Die wichtigsten Beispiele für solche gentechnisch veränderten Kulturpflanzen sind Soja, Mais und Baumwolle. Sie sind entweder resistent gegen Schädlinge oder gegen Unkrautvertilgungsmittel, so dass das ganze Feld damit gespritzt werden kann, ohne die Nutzpflanze zu schädigen. Die entsprechenden Resistenzgene stammen aus Bakterien oder Pilzen. Im Fall der Schädlingsresistenz handelt es sich um das Gen für ein natürliches Insektengift aus dem Bakterium Bacillus thuringiensis (Bt); die entsprechenden Pflanzen sind deshalb als Bt-Mais und Bt-Baumwolle bekannt.

Neue Methoden, neue Definitionen

Gentechnik wird aber nicht nur genutzt, um artfremde Gene ins Erbgut einzuführen. Auch Gene derselben Art können neu miteinander kombiniert werden; man bringt also beispielsweise das Resistenzgen eines Wildapfels ins Erbgut eines Kulturapfels ein. Dieses Ergebnis hätte man theoretisch auch durch Kreuzung und Selektion der beiden Apfelsorten erhalten können, doch hätte dies viel länger gedauert.
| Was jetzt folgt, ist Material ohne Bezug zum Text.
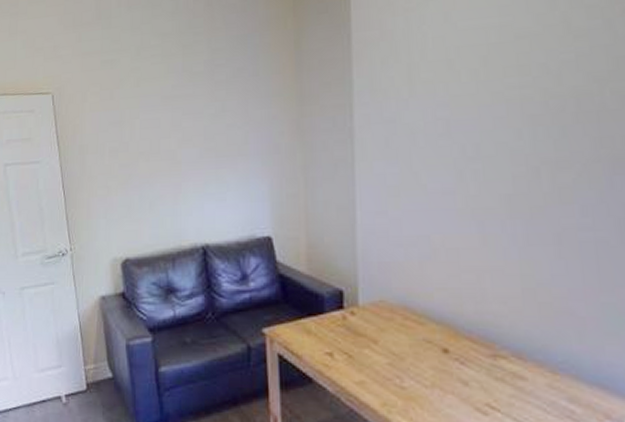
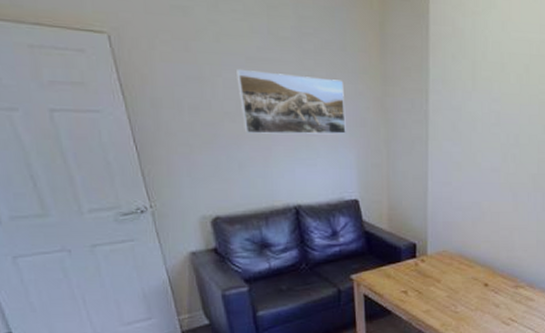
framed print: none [153,106,258,171] -> present [237,70,346,135]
Den gentechnisch hergestellten Apfel mit dem zusätzlichen Apfel-Gen nennt man einen cisgenen Organismus (im Gegensatz zu einem transgenen Organismus, der artfremdes Erbmaterial enthält).

Transgen und cisgen

Transgen nennt man einen gentechnisch veränderten Organismus, dem Erbmaterial von einem artfremden Lebewesen eingesetzt wurde.
Cisgen wird ein Organismus genannt, in dessen Erbgut Gene von einem Organismus derselben Art eingebracht wurden.

Aber wie unterscheidet man dann eine cisgene Pflanze von einer traditionellen Züchtung? Genau das ist eine der Fragen, mit denen man sich bei der Bewertung der Gentechnologie befasst. Denn wenn heute von Gentechnologie gesprochen wird, umfasst dies eine ganze Reihe von Techniken und Methoden mit unterschiedlichen Zielsetzungen – und es sind nicht mehr unbedingt dieselben wie vor dreissig Jahren.